Under this line are the records; write out word for word the part that begins at the line containing "At this meeting, the" and ends at the line containing "Fall 1994 NNECERAPPA Meeting", and no more.

******

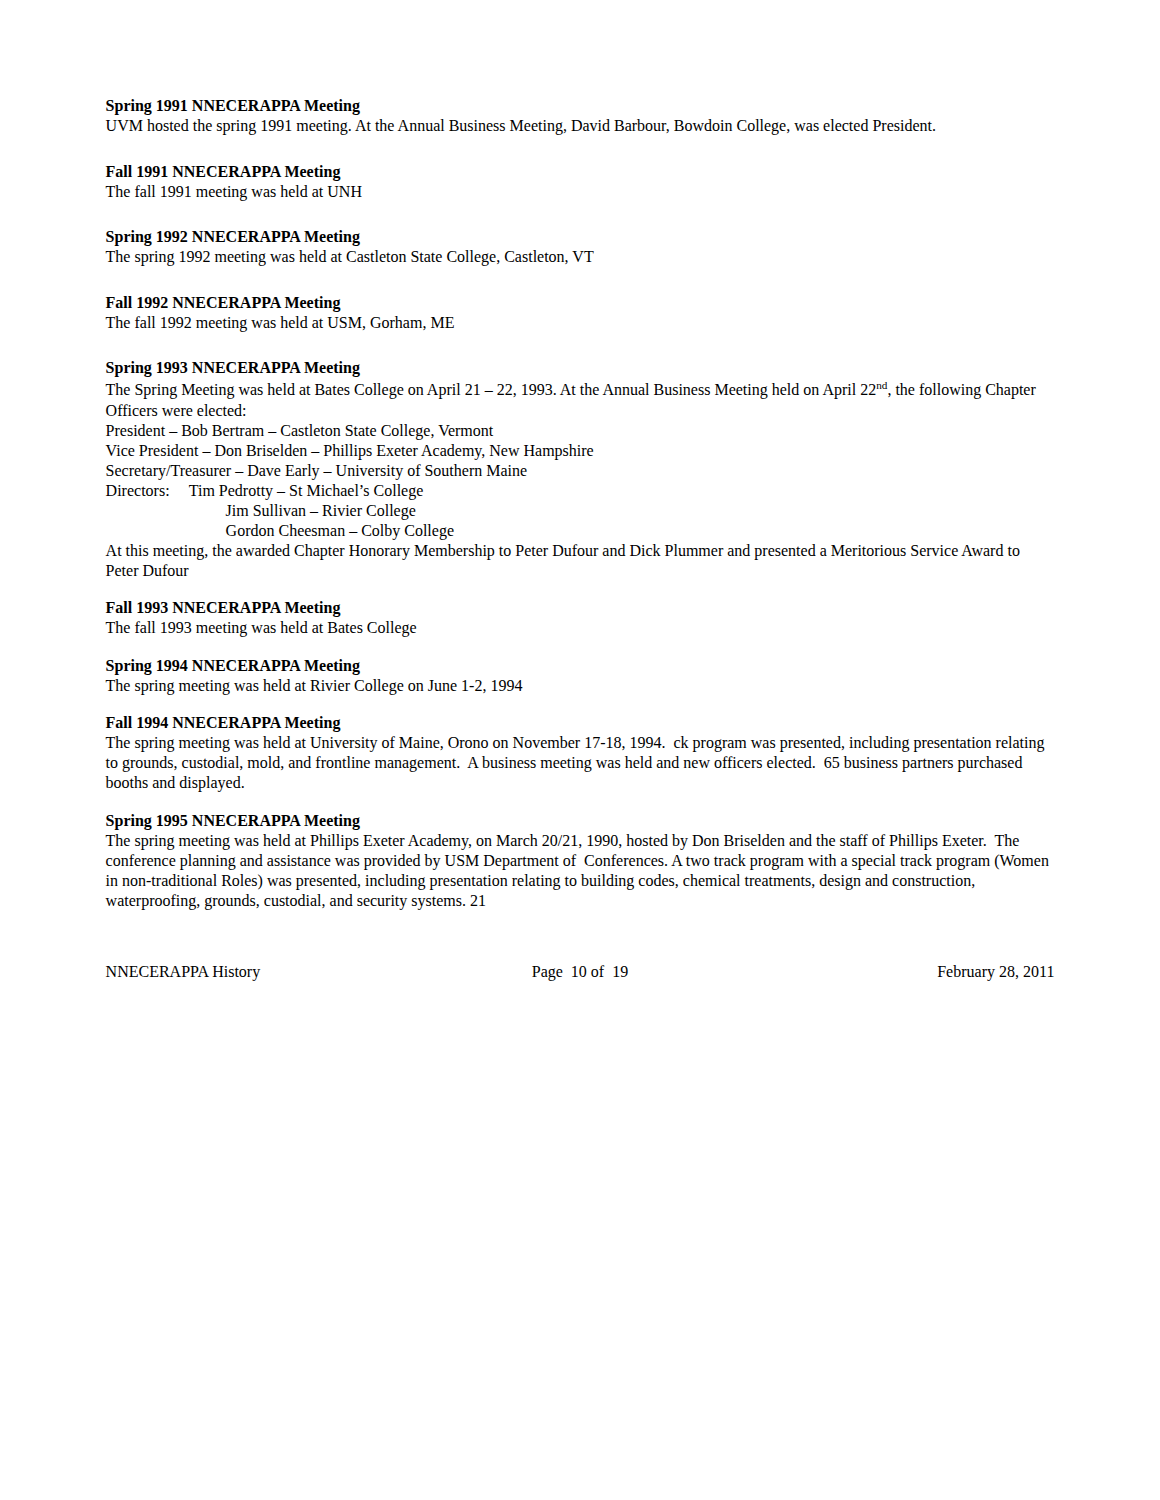Spring 1991 NNECERAPPA Meeting
UVM hosted the spring 1991 meeting. At the Annual Business Meeting, David Barbour, Bowdoin College, was elected President.
Fall 1991 NNECERAPPA Meeting
The fall 1991 meeting was held at UNH
Spring 1992 NNECERAPPA Meeting
The spring 1992 meeting was held at Castleton State College, Castleton, VT
Fall 1992 NNECERAPPA Meeting
The fall 1992 meeting was held at USM, Gorham, ME
Spring 1993 NNECERAPPA Meeting
The Spring Meeting was held at Bates College on April 21 – 22, 1993. At the Annual Business Meeting held on April 22nd, the following Chapter Officers were elected:
President – Bob Bertram – Castleton State College, Vermont
Vice President – Don Briselden – Phillips Exeter Academy, New Hampshire
Secretary/Treasurer – Dave Early – University of Southern Maine
Directors:Tim Pedrotty – St Michael’s College
Jim Sullivan – Rivier College
Gordon Cheesman – Colby College
At this meeting, the awarded Chapter Honorary Membership to Peter Dufour and Dick Plummer and presented a Meritorious Service Award to Peter Dufour
Fall 1993 NNECERAPPA Meeting
The fall 1993 meeting was held at Bates College
Spring 1994 NNECERAPPA Meeting
The spring meeting was held at Rivier College on June 1-2, 1994
Fall 1994 NNECERAPPA Meeting
The spring meeting was held at University of Maine, Orono on November 17-18, 1994. ck program was presented, including presentation relating to grounds, custodial, mold, and frontline management. A business meeting was held and new officers elected. 65 business partners purchased booths and displayed.
Spring 1995 NNECERAPPA Meeting
The spring meeting was held at Phillips Exeter Academy, on March 20/21, 1990, hosted by Don Briselden and the staff of Phillips Exeter. The conference planning and assistance was provided by USM Department of Conferences. A two track program with a special track program (Women in non-traditional Roles) was presented, including presentation relating to building codes, chemical treatments, design and construction, waterproofing, grounds, custodial, and security systems. 21
NNECERAPPA History
Page 10 of 19
February 28, 2011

******

» **THE COMPLETED TASK**:
At this meeting, the awarded Chapter Honorary Membership to Peter Dufour and Dick Plummer and presented a Meritorious Service Award to Peter Dufour
Fall 1993 NNECERAPPA Meeting
The fall 1993 meeting was held at Bates College
Spring 1994 NNECERAPPA Meeting
The spring meeting was held at Rivier College on June 1-2, 1994
Fall 1994 NNECERAPPA Meeting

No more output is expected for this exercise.